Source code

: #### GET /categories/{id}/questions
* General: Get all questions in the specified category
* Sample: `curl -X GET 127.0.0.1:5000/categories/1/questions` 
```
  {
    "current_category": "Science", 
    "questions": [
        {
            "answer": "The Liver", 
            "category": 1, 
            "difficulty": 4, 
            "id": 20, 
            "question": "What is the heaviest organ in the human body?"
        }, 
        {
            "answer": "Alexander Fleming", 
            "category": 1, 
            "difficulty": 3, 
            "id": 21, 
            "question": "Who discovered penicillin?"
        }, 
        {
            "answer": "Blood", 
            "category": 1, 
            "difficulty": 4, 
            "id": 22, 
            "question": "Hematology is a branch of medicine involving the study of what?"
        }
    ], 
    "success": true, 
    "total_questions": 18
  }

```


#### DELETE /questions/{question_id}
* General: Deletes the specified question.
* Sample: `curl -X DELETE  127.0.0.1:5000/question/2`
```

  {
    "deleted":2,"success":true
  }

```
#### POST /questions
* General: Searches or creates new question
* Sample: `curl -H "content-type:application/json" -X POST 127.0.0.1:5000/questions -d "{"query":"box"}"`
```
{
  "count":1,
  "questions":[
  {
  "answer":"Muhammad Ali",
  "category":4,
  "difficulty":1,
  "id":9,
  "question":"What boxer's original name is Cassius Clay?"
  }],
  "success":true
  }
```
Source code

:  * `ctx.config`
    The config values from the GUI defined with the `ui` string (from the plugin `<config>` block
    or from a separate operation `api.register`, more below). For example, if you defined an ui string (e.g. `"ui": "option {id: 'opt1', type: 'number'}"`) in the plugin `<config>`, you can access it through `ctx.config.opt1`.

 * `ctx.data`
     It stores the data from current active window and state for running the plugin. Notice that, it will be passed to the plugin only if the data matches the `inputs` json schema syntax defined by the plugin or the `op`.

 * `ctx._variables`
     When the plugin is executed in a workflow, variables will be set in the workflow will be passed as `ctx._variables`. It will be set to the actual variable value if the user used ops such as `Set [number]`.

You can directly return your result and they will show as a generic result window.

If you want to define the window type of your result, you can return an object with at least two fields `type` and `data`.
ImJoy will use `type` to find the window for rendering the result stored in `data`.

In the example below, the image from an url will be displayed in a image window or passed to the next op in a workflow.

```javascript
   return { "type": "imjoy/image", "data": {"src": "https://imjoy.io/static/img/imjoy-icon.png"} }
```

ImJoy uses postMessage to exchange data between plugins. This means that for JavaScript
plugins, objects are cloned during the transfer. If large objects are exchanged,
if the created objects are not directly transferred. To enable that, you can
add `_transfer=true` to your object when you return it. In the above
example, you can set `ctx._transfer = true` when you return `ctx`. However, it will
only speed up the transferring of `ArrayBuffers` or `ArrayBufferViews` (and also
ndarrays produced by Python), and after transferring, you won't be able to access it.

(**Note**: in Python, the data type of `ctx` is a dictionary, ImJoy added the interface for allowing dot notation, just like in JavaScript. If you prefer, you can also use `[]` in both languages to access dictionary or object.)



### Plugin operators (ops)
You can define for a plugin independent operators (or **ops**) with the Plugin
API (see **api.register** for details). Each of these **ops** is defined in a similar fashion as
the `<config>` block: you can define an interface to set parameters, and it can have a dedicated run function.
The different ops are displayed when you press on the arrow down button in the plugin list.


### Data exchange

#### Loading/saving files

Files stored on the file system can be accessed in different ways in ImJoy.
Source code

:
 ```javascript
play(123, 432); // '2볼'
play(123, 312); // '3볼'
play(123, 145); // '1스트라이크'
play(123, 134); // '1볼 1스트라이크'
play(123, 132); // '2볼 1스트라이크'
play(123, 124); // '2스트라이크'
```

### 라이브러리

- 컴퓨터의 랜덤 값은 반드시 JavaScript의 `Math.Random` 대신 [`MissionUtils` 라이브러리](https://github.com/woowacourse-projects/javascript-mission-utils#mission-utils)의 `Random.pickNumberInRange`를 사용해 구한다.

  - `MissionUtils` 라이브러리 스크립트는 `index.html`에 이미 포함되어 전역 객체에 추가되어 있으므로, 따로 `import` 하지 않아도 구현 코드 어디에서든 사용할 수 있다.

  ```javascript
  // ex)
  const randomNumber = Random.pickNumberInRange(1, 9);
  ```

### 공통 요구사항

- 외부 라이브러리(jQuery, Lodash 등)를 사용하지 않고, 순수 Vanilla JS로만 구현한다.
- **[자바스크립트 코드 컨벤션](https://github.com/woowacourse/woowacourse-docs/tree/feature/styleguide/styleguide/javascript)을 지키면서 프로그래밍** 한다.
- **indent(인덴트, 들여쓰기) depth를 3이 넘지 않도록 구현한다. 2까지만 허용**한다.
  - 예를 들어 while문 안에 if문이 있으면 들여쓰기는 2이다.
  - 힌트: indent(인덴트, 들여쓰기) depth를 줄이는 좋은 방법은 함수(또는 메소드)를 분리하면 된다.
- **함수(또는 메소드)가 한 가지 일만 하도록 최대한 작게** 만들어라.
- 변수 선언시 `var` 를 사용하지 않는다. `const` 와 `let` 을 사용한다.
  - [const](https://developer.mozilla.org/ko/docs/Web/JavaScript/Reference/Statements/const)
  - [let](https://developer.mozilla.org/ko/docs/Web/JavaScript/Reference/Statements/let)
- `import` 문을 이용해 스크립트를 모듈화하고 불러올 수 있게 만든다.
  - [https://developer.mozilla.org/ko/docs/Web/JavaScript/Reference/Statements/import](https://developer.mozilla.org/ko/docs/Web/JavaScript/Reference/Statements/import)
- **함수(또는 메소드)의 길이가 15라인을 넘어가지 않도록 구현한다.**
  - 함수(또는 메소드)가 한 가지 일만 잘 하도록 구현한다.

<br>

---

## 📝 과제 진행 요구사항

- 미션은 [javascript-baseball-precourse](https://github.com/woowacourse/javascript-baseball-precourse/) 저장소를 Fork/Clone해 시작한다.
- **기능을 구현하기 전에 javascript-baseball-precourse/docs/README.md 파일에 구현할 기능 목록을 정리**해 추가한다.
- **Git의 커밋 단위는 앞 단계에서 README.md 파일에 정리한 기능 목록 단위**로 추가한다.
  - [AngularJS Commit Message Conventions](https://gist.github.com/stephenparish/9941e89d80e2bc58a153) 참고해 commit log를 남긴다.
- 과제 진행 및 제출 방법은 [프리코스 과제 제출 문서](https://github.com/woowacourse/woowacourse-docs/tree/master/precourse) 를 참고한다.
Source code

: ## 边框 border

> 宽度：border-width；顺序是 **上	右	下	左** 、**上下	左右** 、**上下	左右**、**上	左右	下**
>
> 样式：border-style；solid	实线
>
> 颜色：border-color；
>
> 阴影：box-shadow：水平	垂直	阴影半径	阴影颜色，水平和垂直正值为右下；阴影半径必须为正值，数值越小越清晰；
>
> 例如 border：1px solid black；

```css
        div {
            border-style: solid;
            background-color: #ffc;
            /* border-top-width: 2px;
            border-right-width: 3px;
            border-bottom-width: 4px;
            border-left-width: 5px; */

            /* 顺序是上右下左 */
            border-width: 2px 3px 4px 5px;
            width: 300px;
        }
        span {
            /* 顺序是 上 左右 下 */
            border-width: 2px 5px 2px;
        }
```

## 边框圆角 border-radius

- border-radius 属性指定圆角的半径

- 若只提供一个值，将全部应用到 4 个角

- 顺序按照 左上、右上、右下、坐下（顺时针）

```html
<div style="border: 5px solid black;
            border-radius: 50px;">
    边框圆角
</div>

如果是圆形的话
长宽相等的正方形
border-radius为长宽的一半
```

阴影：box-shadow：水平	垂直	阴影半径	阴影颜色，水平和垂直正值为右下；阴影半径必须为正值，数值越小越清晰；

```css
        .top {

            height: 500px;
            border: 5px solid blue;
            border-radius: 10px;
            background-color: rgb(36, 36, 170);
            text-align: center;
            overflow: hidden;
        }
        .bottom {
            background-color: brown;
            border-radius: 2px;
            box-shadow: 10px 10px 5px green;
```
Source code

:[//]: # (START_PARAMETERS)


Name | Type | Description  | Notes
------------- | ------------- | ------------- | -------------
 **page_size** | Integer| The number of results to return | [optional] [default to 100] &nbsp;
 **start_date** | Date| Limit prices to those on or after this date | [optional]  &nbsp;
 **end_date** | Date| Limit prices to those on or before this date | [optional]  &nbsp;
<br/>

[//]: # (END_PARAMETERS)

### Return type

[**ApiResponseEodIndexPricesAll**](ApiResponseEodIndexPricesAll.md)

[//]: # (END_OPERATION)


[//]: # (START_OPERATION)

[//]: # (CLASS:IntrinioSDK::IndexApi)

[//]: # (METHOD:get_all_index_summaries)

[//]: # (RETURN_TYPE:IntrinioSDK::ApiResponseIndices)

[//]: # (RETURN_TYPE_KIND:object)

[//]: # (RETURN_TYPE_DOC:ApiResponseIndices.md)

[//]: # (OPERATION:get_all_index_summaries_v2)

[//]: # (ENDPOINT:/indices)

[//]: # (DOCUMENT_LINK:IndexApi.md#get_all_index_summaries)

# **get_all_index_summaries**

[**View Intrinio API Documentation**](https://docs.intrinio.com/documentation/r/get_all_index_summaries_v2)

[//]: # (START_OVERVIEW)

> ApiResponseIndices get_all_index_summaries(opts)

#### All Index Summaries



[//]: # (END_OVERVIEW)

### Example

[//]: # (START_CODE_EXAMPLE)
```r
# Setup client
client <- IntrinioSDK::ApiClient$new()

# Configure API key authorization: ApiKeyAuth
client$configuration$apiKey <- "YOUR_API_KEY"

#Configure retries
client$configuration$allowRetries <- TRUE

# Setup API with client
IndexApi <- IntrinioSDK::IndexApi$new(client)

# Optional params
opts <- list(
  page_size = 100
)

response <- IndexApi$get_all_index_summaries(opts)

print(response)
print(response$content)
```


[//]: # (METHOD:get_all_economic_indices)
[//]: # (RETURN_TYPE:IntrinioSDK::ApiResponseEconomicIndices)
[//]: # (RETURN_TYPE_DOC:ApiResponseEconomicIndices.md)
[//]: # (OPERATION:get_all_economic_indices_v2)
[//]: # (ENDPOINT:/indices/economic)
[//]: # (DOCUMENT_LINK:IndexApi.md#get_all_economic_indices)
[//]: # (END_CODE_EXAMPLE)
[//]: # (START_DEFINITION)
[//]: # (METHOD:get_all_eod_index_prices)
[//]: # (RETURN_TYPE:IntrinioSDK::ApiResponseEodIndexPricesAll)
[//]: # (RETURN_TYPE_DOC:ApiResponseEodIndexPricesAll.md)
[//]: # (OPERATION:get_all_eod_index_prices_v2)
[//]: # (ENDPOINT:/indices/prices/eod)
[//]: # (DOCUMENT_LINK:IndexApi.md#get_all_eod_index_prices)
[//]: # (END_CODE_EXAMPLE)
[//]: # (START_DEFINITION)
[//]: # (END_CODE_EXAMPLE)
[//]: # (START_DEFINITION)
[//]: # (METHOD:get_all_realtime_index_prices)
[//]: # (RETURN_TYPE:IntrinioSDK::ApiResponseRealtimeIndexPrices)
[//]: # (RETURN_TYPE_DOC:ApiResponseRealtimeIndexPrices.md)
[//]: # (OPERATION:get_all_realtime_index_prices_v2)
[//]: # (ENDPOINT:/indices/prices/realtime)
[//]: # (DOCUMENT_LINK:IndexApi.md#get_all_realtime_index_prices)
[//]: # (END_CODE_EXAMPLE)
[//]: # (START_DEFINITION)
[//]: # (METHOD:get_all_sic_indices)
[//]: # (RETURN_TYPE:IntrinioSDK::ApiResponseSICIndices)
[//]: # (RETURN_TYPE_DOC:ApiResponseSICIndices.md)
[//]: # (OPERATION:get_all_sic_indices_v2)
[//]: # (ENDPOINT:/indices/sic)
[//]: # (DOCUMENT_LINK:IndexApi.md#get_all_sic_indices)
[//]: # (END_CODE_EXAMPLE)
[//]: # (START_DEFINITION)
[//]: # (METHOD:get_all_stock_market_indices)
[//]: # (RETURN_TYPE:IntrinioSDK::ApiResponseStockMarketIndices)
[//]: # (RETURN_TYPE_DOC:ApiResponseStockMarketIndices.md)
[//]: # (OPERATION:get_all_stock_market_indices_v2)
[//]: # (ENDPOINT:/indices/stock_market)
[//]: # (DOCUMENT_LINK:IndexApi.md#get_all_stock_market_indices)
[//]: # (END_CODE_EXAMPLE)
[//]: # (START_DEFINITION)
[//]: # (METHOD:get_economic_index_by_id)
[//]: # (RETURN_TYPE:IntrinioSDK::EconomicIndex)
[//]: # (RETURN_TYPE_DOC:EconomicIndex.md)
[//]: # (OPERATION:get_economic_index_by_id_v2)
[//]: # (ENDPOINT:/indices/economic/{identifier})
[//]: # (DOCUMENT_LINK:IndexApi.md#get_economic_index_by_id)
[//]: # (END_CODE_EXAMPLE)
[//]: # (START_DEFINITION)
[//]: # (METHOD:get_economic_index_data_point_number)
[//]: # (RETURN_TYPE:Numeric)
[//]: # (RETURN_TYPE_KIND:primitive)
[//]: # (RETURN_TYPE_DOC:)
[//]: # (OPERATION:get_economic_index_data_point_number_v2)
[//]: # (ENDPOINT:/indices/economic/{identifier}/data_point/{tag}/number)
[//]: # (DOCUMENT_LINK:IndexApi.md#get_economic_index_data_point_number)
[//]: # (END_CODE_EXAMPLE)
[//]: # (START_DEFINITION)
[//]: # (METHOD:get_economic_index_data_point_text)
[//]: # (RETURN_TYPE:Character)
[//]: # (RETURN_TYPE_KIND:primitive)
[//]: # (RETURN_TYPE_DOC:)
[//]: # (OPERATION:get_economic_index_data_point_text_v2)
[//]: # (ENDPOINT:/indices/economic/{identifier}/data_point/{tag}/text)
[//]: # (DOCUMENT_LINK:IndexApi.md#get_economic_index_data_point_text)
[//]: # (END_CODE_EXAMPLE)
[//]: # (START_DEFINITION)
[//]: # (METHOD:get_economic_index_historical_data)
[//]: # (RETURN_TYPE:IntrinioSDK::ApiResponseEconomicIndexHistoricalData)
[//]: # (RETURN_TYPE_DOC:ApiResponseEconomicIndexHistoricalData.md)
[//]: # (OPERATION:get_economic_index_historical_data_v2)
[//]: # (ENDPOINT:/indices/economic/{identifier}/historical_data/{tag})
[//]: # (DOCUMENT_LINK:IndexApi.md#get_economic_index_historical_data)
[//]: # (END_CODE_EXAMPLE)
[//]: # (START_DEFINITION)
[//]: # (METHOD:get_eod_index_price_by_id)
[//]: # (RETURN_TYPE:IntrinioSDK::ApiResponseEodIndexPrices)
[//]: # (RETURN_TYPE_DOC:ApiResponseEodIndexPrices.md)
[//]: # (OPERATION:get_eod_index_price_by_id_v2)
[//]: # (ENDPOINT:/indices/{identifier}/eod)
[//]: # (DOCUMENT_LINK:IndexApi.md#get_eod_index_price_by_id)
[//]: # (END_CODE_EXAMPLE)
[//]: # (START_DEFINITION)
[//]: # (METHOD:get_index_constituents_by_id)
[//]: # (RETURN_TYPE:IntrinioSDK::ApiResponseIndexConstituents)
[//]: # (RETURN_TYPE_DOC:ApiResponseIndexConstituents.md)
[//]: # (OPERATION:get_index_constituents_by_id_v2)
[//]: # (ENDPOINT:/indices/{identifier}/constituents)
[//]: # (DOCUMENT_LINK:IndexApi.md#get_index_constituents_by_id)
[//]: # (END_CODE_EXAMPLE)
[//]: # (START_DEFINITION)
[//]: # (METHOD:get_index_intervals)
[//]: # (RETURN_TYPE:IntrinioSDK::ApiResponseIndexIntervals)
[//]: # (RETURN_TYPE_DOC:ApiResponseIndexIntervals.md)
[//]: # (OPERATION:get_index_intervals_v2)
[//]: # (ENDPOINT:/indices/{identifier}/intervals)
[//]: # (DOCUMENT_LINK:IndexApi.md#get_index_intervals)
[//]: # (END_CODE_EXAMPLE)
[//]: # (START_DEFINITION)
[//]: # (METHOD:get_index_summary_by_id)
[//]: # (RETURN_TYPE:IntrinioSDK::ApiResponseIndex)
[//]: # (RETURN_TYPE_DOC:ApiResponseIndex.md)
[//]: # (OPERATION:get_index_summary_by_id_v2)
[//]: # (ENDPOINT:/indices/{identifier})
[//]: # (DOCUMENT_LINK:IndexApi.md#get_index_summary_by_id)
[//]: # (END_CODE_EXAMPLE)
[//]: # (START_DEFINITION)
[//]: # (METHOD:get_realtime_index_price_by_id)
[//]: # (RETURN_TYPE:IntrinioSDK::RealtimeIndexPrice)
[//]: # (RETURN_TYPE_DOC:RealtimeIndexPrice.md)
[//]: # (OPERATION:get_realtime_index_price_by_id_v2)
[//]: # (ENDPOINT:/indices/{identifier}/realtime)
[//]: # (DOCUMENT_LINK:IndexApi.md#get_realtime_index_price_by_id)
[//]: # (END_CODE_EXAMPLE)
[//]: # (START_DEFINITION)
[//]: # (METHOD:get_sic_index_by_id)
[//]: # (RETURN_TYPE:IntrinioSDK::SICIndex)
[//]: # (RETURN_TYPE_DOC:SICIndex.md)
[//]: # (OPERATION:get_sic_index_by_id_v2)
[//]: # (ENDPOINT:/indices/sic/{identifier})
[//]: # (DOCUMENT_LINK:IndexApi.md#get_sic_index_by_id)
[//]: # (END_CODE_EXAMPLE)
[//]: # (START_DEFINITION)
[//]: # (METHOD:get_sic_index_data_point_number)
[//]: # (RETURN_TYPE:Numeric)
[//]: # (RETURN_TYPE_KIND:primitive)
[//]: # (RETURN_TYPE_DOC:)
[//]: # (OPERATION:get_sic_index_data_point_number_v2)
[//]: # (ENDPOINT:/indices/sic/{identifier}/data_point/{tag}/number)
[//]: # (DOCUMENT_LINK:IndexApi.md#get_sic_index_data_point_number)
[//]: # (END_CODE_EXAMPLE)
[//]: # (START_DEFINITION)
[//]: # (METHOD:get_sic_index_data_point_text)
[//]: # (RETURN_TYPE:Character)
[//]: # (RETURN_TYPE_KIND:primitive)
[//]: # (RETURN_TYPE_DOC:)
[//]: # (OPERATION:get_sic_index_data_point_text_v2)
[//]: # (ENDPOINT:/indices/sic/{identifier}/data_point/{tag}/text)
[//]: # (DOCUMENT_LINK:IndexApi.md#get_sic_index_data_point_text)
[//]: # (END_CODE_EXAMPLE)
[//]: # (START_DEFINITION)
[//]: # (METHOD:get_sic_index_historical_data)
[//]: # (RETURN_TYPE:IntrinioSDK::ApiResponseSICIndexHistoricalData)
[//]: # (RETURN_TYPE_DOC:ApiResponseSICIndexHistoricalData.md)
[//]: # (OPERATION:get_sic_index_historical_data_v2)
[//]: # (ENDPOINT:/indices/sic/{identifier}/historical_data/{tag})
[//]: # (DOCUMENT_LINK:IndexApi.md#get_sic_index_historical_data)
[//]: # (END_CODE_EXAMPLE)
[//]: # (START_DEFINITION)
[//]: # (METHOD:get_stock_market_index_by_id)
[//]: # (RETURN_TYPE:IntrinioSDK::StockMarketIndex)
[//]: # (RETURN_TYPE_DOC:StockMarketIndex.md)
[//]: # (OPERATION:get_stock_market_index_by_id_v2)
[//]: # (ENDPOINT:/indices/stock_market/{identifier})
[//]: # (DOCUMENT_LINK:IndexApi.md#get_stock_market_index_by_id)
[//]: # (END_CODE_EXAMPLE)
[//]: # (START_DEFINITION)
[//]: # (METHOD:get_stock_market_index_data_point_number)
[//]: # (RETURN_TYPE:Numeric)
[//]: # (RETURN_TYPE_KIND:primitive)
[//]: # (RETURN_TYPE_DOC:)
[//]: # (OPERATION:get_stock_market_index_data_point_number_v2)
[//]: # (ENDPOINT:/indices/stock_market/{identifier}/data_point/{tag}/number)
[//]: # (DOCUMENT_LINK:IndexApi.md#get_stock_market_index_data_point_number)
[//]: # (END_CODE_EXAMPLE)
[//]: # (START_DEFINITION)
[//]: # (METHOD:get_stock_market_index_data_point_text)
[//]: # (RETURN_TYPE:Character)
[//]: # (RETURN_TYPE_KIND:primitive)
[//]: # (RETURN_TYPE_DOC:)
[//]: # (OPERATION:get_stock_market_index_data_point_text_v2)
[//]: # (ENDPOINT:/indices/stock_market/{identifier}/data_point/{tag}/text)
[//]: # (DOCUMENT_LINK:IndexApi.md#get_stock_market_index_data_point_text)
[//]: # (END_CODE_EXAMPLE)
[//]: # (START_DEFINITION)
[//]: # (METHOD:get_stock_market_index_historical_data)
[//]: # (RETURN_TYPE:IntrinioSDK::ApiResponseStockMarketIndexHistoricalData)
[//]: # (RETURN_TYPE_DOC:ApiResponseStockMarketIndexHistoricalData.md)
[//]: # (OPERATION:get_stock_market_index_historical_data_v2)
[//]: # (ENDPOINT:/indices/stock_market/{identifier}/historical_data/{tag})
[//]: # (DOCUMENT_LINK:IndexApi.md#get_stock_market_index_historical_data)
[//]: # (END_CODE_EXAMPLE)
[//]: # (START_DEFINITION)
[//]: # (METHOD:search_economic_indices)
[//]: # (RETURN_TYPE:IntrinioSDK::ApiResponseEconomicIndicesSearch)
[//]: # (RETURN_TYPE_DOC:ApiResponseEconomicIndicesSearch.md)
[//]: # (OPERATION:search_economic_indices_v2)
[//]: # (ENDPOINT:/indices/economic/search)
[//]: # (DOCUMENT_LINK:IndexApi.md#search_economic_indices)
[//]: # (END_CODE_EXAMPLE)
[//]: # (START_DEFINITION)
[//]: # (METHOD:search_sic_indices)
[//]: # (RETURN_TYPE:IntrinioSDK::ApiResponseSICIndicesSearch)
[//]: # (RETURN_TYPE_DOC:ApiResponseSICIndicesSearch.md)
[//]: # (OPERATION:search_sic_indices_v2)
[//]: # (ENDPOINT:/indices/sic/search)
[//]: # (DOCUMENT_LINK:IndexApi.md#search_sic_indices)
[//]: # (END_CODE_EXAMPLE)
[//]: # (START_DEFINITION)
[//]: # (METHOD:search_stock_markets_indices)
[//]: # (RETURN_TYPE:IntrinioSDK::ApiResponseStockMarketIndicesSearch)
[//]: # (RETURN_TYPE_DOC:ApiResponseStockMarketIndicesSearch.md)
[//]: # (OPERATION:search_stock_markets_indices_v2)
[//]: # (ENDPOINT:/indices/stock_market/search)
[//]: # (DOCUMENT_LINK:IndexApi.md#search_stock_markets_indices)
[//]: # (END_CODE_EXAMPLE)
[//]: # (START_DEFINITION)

________________________

▶ About this exercise
Find where the line with "[//]: # (DOCUMENT_LINK:IndexApi.md#get_stock_market_index_by_id)" sits in the material above, then copy exactly from it through the line with "[//]: # (OPERATION:get_stock_market_index_data_point_text_v2)". Add no other line.

▶ Solution for this task
[//]: # (DOCUMENT_LINK:IndexApi.md#get_stock_market_index_by_id)
[//]: # (END_CODE_EXAMPLE)
[//]: # (START_DEFINITION)
[//]: # (METHOD:get_stock_market_index_data_point_number)
[//]: # (RETURN_TYPE:Numeric)
[//]: # (RETURN_TYPE_KIND:primitive)
[//]: # (RETURN_TYPE_DOC:)
[//]: # (OPERATION:get_stock_market_index_data_point_number_v2)
[//]: # (ENDPOINT:/indices/stock_market/{identifier}/data_point/{tag}/number)
[//]: # (DOCUMENT_LINK:IndexApi.md#get_stock_market_index_data_point_number)
[//]: # (END_CODE_EXAMPLE)
[//]: # (START_DEFINITION)
[//]: # (METHOD:get_stock_market_index_data_point_text)
[//]: # (RETURN_TYPE:Character)
[//]: # (RETURN_TYPE_KIND:primitive)
[//]: # (RETURN_TYPE_DOC:)
[//]: # (OPERATION:get_stock_market_index_data_point_text_v2)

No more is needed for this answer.